I always loved that stage direction in one of Ring Lardner’s little surrealist plays: ‘The curtain comes down for seven days to denote the passing of a week.’ To denote the several weeks it took to prepare the Edward Pygge Revue for its one-night run, let me make a slapdash collage of some of the other stuff I was busy with at the time. The more slap the dash, the greater the fidelity to a period of confusion. Looking back on it, I can see that this was a formative moment. In most of our formative moments, we do nothing much except lie around in a daydream, like a snake measuring itself for a change of suit, and we find our future purpose through discarding the false purposes of the past. But there are other formative moments when so much happens at once that there is no order to it, or even a chronology: opportunities arrive like a hail of bullets, and a circus performer who had previously to catch only one bullet at a time in his teeth finds himself snapping desperately at a fusillade. One of the bullets he swallows, and it turns out to have transforming properties, even though it tastes at first just like another mouthful of lead. Full of metaphors no less extravagant than that, my book The Metropolitan Critic finally came out. For stylistic brashness it invited the pillory, and its exterior appearance might have been designed as a provocation. Almost full size, my self-approving face, enriched with untrimmed sideburns, appeared on both front and back, as if appearing once were not more than enough. But some of the reviews were good, and one of them was better than good.

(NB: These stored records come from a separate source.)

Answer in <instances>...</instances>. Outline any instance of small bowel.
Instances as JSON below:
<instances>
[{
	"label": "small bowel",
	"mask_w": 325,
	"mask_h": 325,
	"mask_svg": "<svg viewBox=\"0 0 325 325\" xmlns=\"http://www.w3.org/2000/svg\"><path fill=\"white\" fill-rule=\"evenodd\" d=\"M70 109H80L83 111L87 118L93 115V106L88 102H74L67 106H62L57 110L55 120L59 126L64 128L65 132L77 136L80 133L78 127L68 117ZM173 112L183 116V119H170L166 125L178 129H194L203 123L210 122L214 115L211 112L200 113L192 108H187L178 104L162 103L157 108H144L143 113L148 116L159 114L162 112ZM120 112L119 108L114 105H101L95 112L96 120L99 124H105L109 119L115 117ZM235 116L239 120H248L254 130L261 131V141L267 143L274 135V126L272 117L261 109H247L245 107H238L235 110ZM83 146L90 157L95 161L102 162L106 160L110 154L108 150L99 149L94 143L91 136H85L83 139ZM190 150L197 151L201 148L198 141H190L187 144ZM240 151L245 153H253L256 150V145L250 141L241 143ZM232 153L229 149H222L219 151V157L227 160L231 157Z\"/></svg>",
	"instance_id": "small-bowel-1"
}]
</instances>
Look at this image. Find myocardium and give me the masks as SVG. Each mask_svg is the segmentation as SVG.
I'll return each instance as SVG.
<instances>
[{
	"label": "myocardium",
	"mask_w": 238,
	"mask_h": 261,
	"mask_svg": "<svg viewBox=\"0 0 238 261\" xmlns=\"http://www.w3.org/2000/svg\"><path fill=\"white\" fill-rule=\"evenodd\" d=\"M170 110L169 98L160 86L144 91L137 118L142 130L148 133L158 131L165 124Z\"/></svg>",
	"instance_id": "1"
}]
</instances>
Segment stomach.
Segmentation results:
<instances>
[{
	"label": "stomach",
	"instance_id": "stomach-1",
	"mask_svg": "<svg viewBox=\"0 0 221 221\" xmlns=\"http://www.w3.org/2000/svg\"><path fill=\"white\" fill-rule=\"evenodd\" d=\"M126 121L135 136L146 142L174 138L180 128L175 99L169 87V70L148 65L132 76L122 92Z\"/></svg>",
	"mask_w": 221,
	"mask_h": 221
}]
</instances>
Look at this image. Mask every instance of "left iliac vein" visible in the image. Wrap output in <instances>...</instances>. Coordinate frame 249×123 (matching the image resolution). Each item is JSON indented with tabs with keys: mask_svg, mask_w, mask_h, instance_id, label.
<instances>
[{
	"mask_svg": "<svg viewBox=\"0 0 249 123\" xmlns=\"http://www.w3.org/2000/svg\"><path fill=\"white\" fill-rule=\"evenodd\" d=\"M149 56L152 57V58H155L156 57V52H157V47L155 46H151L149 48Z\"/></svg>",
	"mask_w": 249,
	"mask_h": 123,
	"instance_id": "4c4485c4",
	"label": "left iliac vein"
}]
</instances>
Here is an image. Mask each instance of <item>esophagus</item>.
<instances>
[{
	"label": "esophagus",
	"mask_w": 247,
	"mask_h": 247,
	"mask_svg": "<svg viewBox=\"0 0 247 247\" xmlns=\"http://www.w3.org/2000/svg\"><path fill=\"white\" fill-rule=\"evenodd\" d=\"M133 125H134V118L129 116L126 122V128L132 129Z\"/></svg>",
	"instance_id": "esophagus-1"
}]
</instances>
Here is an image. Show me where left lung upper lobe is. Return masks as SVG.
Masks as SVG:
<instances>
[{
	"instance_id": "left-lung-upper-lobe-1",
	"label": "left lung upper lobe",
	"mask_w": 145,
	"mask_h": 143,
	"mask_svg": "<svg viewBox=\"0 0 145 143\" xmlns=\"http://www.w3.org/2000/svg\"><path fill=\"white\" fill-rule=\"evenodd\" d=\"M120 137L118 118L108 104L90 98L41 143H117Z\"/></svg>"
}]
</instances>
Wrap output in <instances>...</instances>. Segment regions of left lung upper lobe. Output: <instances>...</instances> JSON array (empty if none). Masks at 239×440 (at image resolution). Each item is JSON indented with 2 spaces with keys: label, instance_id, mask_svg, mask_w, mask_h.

It was written by Philip Toynbee for the Observer. Before it was published, Miriam Gross kindly showed it to me in galley proof when I came into the office to write my TV column. Toynbee had praised me in sumptuous terms. His piece was the literary equivalent of ‘Roll Over, Beethoven’. The new boy from the Australian bush, according to Toynbee, was a prodigious combination of style and exuberance: the ant’s pants had met the bee’s knees. George Orwell, look to your laurels. Dr Johnson, the jig is up. Montaigne, rien à faire. It went on like that. After memorizing the piece like a poem, I spent Friday night getting smashed in the Pillars, striving to share my secret with no more than one person at a time. As I explained to Ian that I was finding it a struggle to reconcile literary integrity with blazing success, was there an element of respect in his usual sneer? ‘You’re a very complicated character.’ No, it was an element of contempt. But he would have to live with that. Lying on the floor of the last train to Cambridge, I rehearsed the speech that would prepare my wife for the life-changing impact of the Observer on Sunday.